» EXTRACTO PROPORCIONADO:
MIS ÚLTIMOS 50 AÑOS 1971 – 2021 CARLOS CAMPOS COLEGIAL
La razón era acompañar a su hermana, que había quedado sola después del fallecimiento de su esposo. Dado que la casa de la tía era enorme, Maureen Luz propuso a su madre que, en lugar de seguir viviendo sola, yo entregara el apartamento en el que residía y me mudara a vivir con ellas.
Es importante señalar que, desde que Maureen Luz dejó de trabajar, nuestras visitas y encuentros con La Chinita se redujeron considerablemente. Aunque no terminamos nuestra relación, fue un proceso difícil, pero logramos superarlo. Siempre buscábamos cualquier oportunidad para vernos y aprovechábamos al máximo los pocos momentos que teníamos disponibles.

» CONJUNTO DE TAREAS:
A) Responda con base en el fragmento de memorias:
(i) ¿Qué período de años indica el título?
(ii) ¿Qué había dejado sola a la hermana?
(iii) ¿A partir de qué momento se redujeron las visitas y encuentros con La Chinita?
B) Retome el fragmento de memorias tras su última oración y prosiga el relato en primera persona.

Material de origen
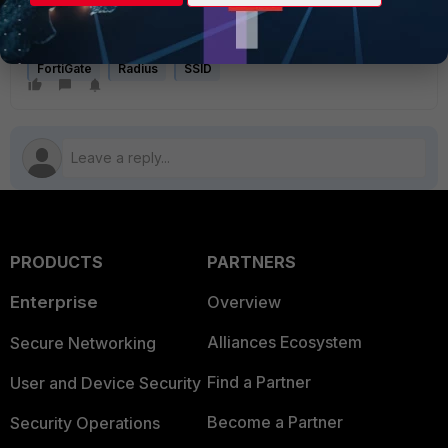
communicate with RADIUS server which is hosted in remote
end subnet
.
FortiGate
Radius
SSID
PRODUCTS
PARTNERS
Enterprise
Overview
Alliances Ecosystem
Secure Networking
Find a Partner
User and Device Security
Become a Partner
Security Operations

» LISTA DE RESPUESTAS:
A)
(i) De 1971 a 2021.
(ii) El fallecimiento de su esposo.
(iii) Desde que Maureen Luz dejó de trabajar.

B)
El sábado 13 de febrero de 1993, nació en Ibagué Miguel Orlando Mahecha Campos, el único hijo de mi hermana Carmen Ignacia. Ese mismo día, tomamos la decisión de mudarnos a Bucaramanga. Encontramos un cómodo y amplio apartamento en el Barrio Cabecera del Llano, diagonal al Colegio de la Presentación. Este lugar sería, o al menos así lo pensábamos, nuestra residencia definitiva por el resto de nuestras vidas. Como parte de ese cambio, Dolly Cecilia, la madre de mi única hija, comenzó a gestionar su traslado desde Puerto Wilches a Bucaramanga o sus alrededores. El proceso se concretó un año después.
En ese momento, comprendí que, en la vida, muchas veces no se trata de lo que nosotros queremos, sino de lo que nos toca. Este tipo de situaciones nos recuerda lo impredecible de la existencia y cómo nuestras decisiones, por más planificadas que sean, pueden verse alteradas por factores fuera de nuestro control.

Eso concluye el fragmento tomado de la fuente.